### Tasks for this exercise
a - Using the court memorandum, explain in one to three sentences why the case was decided without oral argument.
b - According to the court memorandum, on what date was the case submitted?
c - Resume the court memorandum from the point where it stops.

[start of Page]

NOT FOR PUBLICATION
UNITED STATES COURT OF APPEALS FILED
FOR THE NINTH CIRCUIT APR 23 2014
MOLLY C. DWYER, CLERK
U.S. COURT OF APPEALS
ARTEMIO VASQUEZ PERALTA, No. 12-71171
CIRIA VIVAR REYES,
Agency Nos. A077-233-916
Petitioners, A099-367-431
v.
MEMORANDUM*
ERIC H. HOLDER, Jr., Attorney General,
Respondent.
On Petition for Review of an Order of the
Board of Immigration Appeals
Submitted April 16, 2014**
Before: GOULD, BERZON, and BYBEE, Circuit Judges.
Artemio Vasquez Peralta and Ciria Vivar Reyes, natives and citizens of
Mexico, petition for review of the Board of Immigration Appeals’ (“BIA”) order
dismissing their appeal from an immigration judge’s (“IJ”) decision denying
*
This disposition is not appropriate for publication and is not precedent
except as provided by 9th Cir. R. 36-3.
**
The panel unanimously concludes this case is suitable for decision
without oral argument. See Fed. R. App. P. 34(a)(2).

[end of Page]
[start of Supplied data]

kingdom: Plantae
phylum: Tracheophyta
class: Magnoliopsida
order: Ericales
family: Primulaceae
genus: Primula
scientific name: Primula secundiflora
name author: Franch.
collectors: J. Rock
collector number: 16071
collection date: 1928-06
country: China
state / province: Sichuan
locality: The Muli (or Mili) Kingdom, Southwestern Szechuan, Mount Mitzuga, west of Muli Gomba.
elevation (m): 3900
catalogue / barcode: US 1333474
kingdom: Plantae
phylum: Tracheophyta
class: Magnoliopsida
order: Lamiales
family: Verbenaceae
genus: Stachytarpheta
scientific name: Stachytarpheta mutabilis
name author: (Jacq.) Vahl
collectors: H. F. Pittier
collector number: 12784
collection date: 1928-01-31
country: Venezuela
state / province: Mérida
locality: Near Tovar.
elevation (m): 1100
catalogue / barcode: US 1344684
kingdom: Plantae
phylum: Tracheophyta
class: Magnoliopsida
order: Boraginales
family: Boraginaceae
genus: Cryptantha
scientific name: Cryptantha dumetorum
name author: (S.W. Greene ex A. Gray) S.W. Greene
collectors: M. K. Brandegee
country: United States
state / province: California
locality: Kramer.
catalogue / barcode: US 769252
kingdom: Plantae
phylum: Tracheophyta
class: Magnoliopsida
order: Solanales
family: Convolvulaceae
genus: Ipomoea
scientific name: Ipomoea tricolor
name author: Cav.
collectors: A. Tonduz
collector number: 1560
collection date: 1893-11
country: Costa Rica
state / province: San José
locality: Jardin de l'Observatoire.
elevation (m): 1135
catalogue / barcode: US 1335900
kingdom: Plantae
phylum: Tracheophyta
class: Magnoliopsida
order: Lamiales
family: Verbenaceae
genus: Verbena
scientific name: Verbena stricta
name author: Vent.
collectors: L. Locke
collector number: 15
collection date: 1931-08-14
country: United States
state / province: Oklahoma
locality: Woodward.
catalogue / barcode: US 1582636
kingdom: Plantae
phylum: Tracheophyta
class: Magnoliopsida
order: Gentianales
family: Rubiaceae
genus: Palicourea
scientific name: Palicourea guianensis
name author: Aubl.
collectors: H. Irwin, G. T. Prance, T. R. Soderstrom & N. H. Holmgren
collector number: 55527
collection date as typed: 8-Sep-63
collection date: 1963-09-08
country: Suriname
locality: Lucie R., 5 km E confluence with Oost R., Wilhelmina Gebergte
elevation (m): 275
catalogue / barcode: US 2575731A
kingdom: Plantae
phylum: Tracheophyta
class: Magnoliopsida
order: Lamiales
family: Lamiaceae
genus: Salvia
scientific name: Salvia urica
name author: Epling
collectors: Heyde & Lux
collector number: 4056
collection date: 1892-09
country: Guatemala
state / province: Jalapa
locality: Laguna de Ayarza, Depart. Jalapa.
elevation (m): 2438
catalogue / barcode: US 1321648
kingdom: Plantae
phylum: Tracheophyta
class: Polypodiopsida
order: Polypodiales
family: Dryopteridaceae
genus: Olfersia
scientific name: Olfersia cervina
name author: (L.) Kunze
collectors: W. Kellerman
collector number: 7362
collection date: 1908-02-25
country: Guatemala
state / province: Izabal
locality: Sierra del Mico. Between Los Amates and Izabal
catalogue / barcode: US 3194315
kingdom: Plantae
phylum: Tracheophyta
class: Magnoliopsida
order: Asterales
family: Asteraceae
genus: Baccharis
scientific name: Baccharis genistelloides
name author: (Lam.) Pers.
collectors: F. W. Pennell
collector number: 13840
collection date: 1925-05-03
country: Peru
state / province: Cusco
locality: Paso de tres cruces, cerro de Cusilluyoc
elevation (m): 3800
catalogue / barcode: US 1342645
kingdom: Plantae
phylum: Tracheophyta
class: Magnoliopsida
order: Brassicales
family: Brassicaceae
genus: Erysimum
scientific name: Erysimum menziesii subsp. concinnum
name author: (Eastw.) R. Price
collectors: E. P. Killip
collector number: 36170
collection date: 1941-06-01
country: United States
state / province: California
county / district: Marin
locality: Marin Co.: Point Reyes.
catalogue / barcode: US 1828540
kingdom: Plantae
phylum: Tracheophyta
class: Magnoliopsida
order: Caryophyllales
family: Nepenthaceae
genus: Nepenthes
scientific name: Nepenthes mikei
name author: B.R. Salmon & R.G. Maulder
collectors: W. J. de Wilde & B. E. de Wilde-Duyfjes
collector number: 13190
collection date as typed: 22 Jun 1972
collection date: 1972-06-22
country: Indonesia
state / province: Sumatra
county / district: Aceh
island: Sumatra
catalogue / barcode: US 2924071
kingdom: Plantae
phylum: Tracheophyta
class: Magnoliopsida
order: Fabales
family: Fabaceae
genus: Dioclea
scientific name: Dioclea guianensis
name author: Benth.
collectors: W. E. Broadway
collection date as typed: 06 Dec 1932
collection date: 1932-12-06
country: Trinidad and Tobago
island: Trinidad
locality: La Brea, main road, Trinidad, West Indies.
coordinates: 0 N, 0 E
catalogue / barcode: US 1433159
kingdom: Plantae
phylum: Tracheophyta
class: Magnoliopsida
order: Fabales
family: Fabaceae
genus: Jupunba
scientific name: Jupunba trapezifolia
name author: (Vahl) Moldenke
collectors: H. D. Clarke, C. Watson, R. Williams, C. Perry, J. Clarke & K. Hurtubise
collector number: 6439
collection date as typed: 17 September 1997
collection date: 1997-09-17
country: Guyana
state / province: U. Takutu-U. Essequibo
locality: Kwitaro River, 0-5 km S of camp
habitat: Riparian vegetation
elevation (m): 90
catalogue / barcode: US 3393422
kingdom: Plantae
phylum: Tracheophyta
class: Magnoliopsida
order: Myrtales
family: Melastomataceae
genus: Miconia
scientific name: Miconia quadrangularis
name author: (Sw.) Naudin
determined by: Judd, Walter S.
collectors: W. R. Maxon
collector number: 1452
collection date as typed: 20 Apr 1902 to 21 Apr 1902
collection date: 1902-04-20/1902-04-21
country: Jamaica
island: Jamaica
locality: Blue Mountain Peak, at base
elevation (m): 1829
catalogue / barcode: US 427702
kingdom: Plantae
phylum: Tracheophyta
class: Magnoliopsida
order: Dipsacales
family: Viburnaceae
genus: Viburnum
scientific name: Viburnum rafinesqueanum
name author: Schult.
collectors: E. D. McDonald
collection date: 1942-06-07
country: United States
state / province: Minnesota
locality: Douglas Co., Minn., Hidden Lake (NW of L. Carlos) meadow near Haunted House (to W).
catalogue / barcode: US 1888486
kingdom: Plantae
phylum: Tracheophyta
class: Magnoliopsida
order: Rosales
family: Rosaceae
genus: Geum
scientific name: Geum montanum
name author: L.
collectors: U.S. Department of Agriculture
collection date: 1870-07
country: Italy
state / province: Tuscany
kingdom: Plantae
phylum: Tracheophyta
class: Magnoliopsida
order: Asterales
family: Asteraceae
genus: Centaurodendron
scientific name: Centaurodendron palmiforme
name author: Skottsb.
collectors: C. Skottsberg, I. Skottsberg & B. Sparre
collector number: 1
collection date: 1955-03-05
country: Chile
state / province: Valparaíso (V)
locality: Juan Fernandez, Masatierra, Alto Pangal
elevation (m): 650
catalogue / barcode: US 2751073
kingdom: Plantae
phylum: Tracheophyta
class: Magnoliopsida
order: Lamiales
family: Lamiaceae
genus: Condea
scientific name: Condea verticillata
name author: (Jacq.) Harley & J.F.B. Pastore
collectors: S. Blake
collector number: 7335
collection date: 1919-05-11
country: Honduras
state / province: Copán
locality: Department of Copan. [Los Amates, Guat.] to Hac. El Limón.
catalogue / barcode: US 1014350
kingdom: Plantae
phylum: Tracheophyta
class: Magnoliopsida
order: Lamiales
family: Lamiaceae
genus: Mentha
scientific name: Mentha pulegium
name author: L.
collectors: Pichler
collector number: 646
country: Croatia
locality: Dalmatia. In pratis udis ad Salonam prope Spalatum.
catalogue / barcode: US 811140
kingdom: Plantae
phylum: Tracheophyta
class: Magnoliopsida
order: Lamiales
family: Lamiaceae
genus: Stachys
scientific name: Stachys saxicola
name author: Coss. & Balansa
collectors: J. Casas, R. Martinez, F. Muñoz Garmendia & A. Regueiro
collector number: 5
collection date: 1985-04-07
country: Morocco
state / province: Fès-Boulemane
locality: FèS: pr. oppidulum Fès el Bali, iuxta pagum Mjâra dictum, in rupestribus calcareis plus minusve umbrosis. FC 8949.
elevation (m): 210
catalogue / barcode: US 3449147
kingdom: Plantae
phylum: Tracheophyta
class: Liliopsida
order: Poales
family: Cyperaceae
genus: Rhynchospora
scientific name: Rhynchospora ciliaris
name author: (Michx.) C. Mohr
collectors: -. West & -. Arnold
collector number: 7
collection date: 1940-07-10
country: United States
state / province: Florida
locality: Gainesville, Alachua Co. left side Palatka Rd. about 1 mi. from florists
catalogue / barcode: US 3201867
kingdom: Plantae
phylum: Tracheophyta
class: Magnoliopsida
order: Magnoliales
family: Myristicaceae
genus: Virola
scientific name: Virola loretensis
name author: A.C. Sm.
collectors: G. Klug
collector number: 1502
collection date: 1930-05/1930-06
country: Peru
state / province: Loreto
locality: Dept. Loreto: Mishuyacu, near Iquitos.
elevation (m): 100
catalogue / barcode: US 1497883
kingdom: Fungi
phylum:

[end of Supplied data]

### Expected responses
a - The panel unanimously concluded that the case was suitable for decision without oral argument, citing Fed. R. App. P. 34(a)(2).

b - April 16, 2014.

c -
their request for a continuance and denying their applications for cancellation of
removal. We have jurisdiction under 8 U.S.C. § 1252. We review for abuse of
discretion the denial of a continuance, and review de novo questions of law. Cui v.
Mukasey, 538 F.3d 1289, 1290 (9th Cir. 2008). With respect to Vasquez Peralta’s
claims, we deny the petition. With respect to Vivar Reyes’ claims, we grant the
petition and remand her claim for cancellation.
The agency did not abuse its discretion or violate Vasquez Peralta’s statutory
right to counsel in denying his request for a continuance, where he had conceded
that he was not eligible for any form of relief. See Sandoval-Luna v. Mukasey, 526
F.3d 1243, 1247 (9th Cir. 2008) (denial of a motion to continue was not an abuse
of discretion where relief was not immediately available to petitioner). It follows
that Vasquez Peralta’s due process claim fails. See Lata v. INS, 204 F.3d 1241,
1246 (9th Cir. 2000) (requiring error to prevail on a due process claim).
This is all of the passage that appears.